At Vertex, we’re dedicated to creating transformative medicines that treat the underlying cause of serious diseases — like Duchenne muscular dystrophy (DMD), a genetic disease that affects the skeletal muscles and the heart. The progressive nature of DMD leads to severe complications that drastically impact quality of life and life expectancy. As a geneticist, I’m proud to lead the team at Vertex that’s working to develop a gene editing investigational treatment for DMD.
Our team is committed to raising awareness about this rare and life-shortening disease, and we join the rare disease community this week and on February 28 to recognize both Rare Disease Week and Rare Disease Day. But our involvement and our commitment to listen to the patient voice doesn’t happen just once a year — this is work we live and breathe every day. One of our team objectives is to educate more people about what we are doing and who we’re working for. That’s why I’m excited to share the next video in our Vertex Forward series, which illustrates our investigational approach to DMD.

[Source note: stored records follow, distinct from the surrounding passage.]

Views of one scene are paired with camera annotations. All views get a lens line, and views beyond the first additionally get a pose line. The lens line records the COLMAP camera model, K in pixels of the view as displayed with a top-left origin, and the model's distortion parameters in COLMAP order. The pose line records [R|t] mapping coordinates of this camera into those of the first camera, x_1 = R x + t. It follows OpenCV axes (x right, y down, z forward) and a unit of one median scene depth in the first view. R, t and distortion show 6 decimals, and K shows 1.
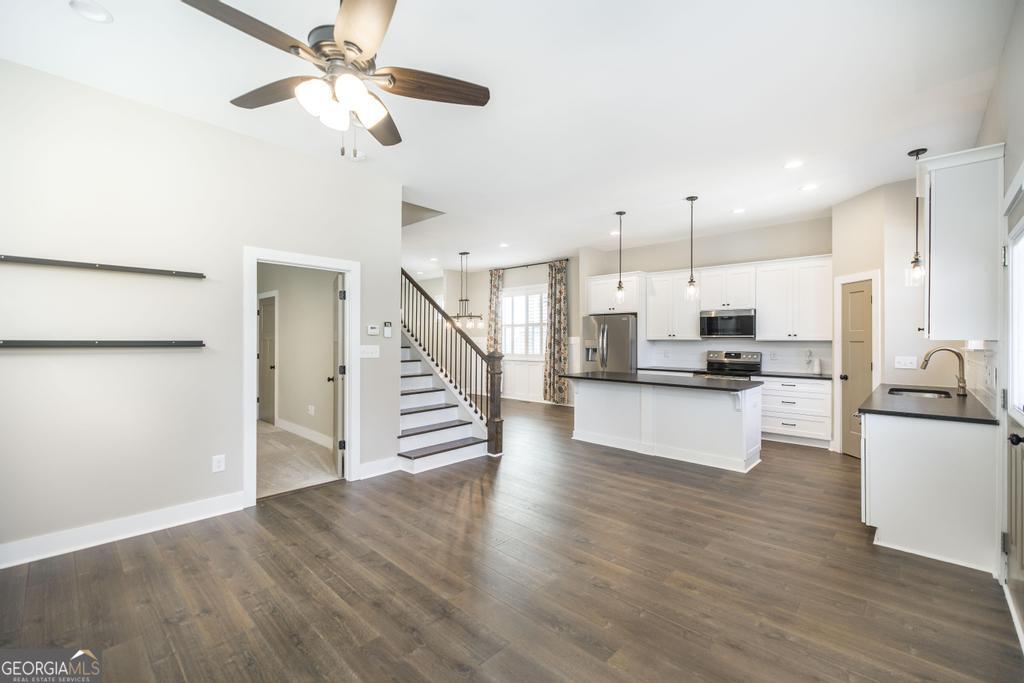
lens RADIAL K [[442.2, 0, 504.3], [0, 442.2, 341.5], [0, 0, 1]] dist [0.007196, -0.000045]
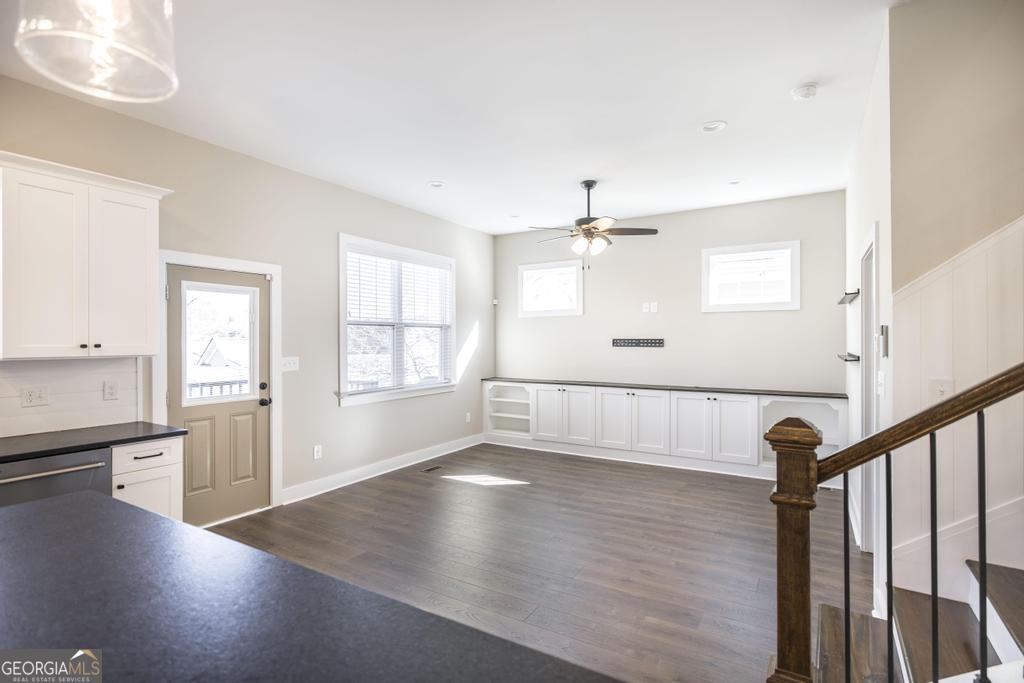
lens RADIAL K [[481.2, 0, 510.3], [0, 481.2, 340.6], [0, 0, 1]] dist [-0.005882, 0.000486]
pose [[-0.977670, -0.007104, -0.210027, 0.454828], [-0.005968, 0.999964, -0.006041, -0.035893], [0.210062, -0.004653, -0.977677, 2.793415]]
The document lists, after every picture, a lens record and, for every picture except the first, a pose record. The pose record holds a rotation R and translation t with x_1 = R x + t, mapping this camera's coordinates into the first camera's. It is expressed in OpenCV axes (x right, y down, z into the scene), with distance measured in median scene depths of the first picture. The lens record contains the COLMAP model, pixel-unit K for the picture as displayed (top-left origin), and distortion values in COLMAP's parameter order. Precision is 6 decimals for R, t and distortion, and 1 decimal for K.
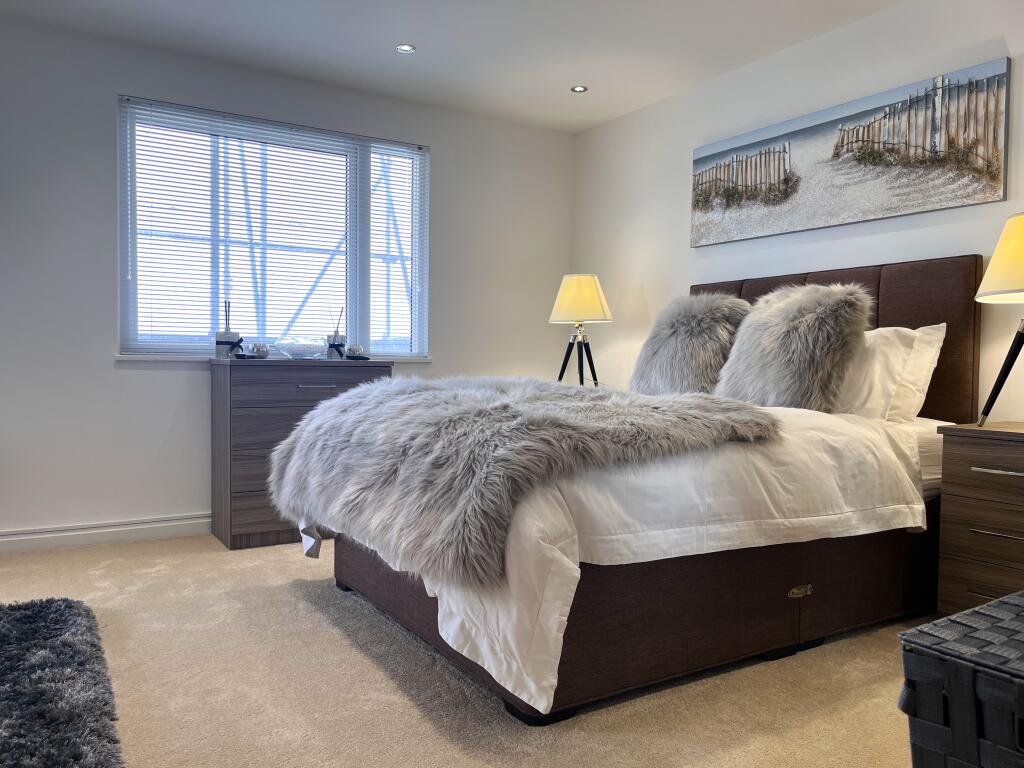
lens RADIAL K [[783.1, 0, 515.8], [0, 783.1, 382.2], [0, 0, 1]] dist [0.030820, -0.039053]
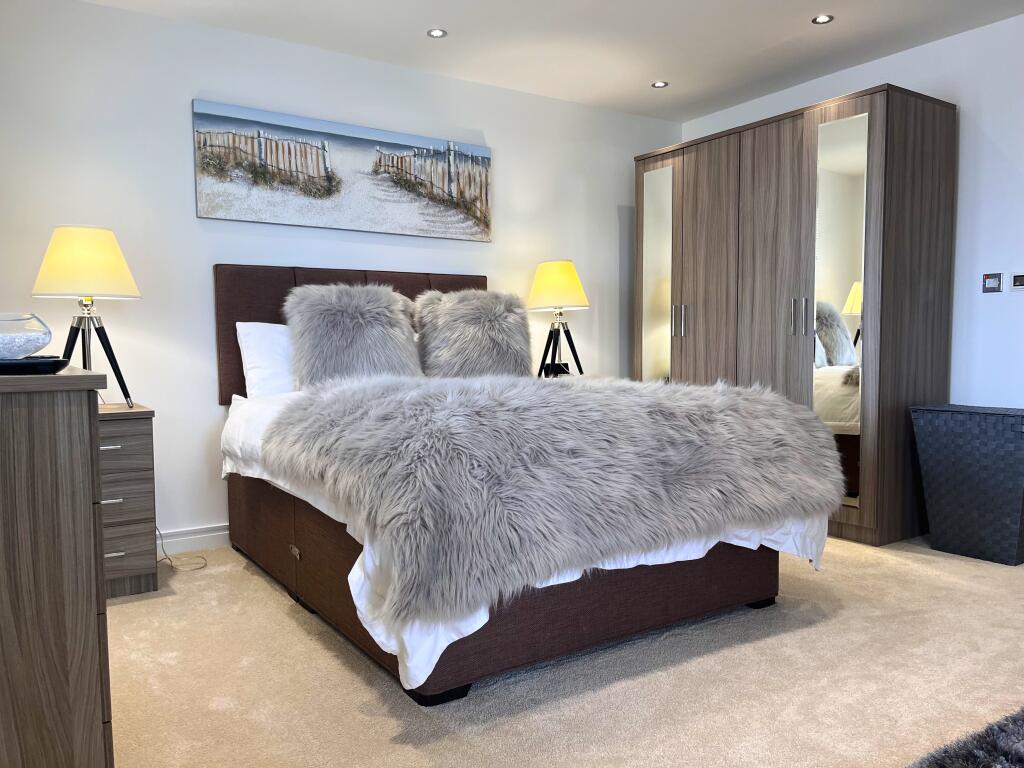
lens RADIAL K [[783.1, 0, 506.1], [0, 783.1, 391.9], [0, 0, 1]] dist [0.030820, -0.039053]
pose [[-0.012144, -0.077236, 0.996939, -0.826927], [0.030774, 0.996511, 0.077578, -0.050144], [-0.999453, 0.031621, -0.009725, 0.877169]]
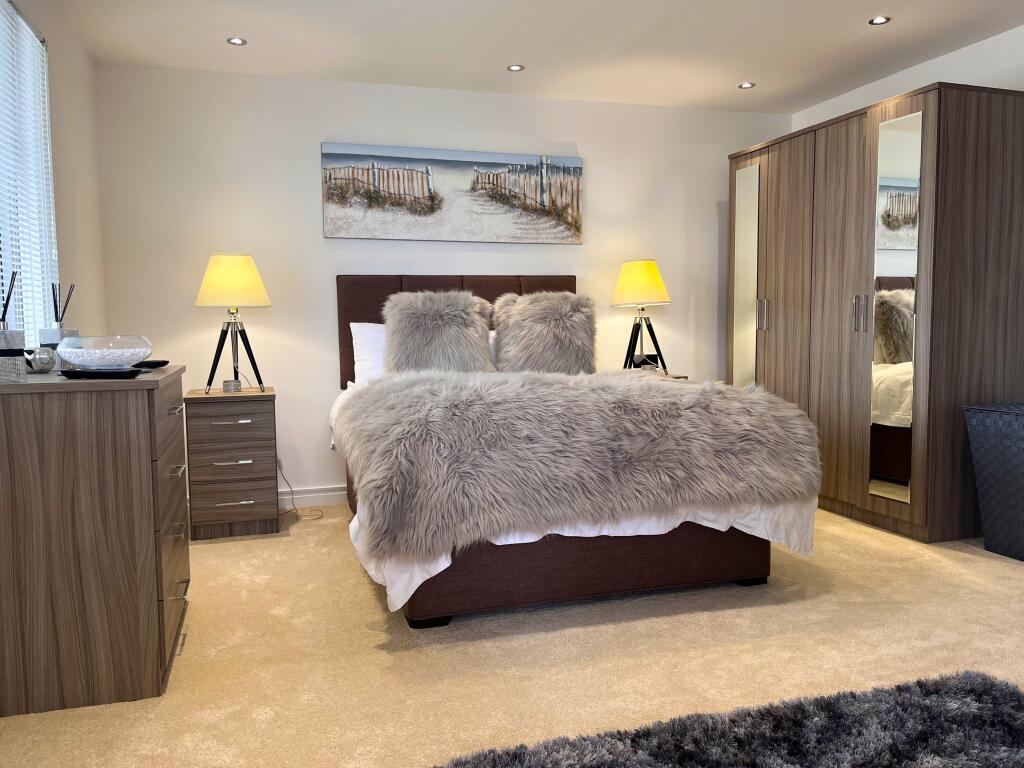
lens RADIAL K [[783.1, 0, 487.7], [0, 783.1, 386.8], [0, 0, 1]] dist [0.030820, -0.039053]
pose [[0.271299, -0.096266, 0.957669, -0.956656], [0.038501, 0.995275, 0.089139, -0.074403], [-0.961725, 0.012688, 0.273723, 0.649622]]
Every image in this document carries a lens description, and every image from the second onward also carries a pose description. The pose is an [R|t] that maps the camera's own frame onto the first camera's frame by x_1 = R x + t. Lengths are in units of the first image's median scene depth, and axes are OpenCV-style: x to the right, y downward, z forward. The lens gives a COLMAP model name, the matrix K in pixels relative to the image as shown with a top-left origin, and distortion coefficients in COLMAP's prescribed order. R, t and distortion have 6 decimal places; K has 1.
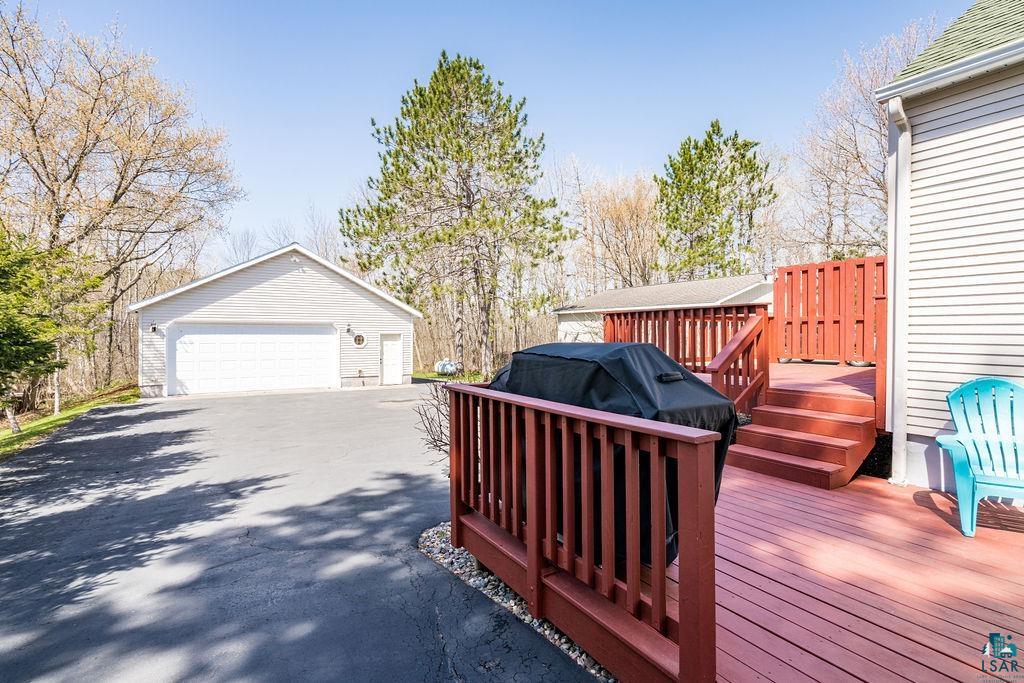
lens RADIAL K [[514.3, 0, 511.4], [0, 514.3, 334.8], [0, 0, 1]] dist [-0.003748, -0.001222]
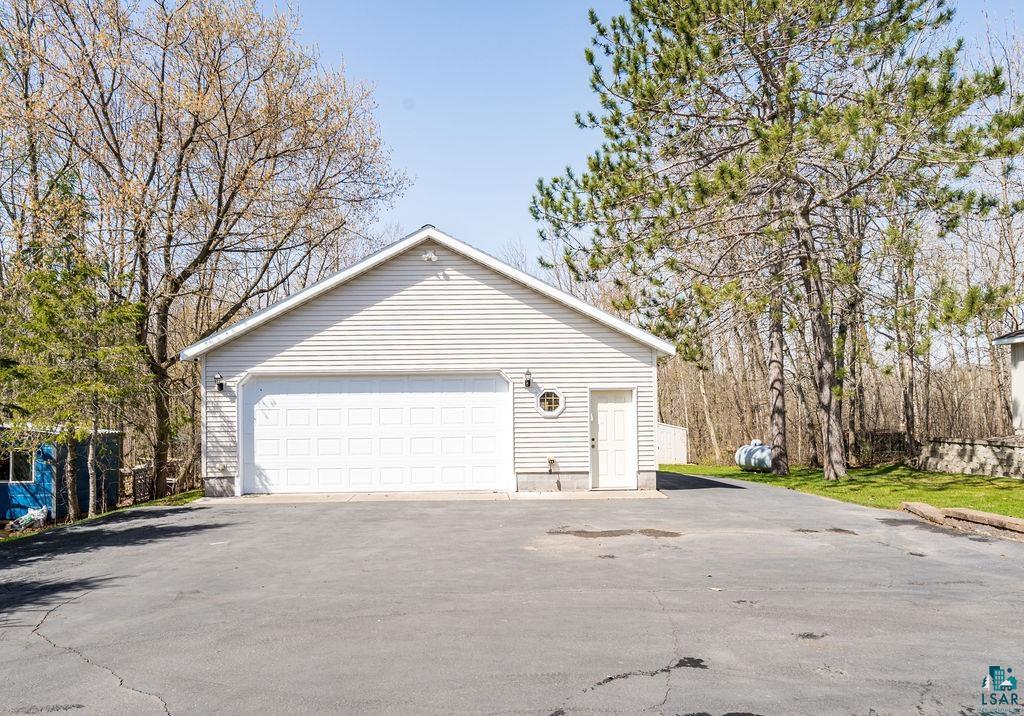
lens RADIAL K [[709.5, 0, 484.1], [0, 709.5, 394.9], [0, 0, 1]] dist [-0.003900, 0.001810]
pose [[0.860379, -0.022092, -0.509176, 0.007116], [0.013134, 0.999689, -0.021182, 0.009924], [0.509486, 0.011538, 0.860401, 0.194388]]
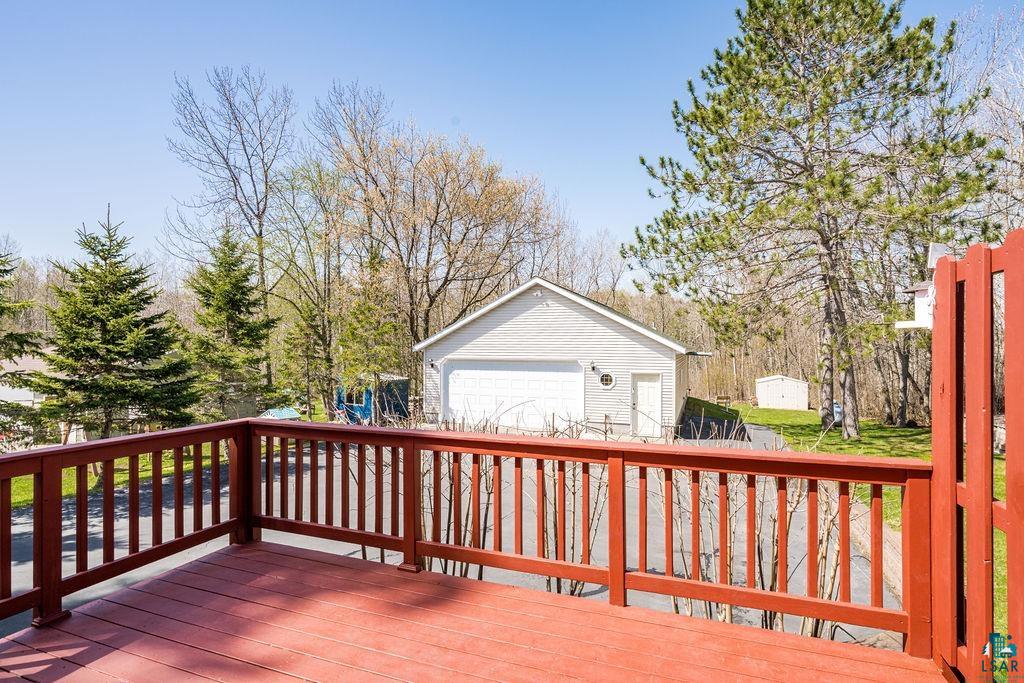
lens RADIAL K [[514.6, 0, 506.7], [0, 514.6, 347.5], [0, 0, 1]] dist [0.001699, 0.002123]
pose [[0.603410, 0.003245, -0.797425, 0.161096], [-0.002504, 0.999995, 0.002174, -0.025251], [0.797427, 0.000684, 0.603415, 0.194025]]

As you can see from the video, our team is investigating the use of CRISPR/Cas9-based gene-editing technology to potentially target a devastating disease like DMD at the level of the DNA. The DMD gene is the largest known human gene among the thousands of genes in the human genome. People living with DMD have a change in their DMD gene that causes the disease. Through gene editing, we aim to alter the gene and correct the problem. Given the novelty of this approach, we know our science must be of the highest caliber from start to finish. Everyone on the team, from research to development, is excited and committed to getting it right. There are and will be challenges, however people with DMD and their families inspire us to keep pushing forward.
While it’s incredible to have the opportunity to contribute to a treatment modality that’s on the leading edge of medicine, it’s the potential impact for patients that motivates us and keeps us focused each and every day.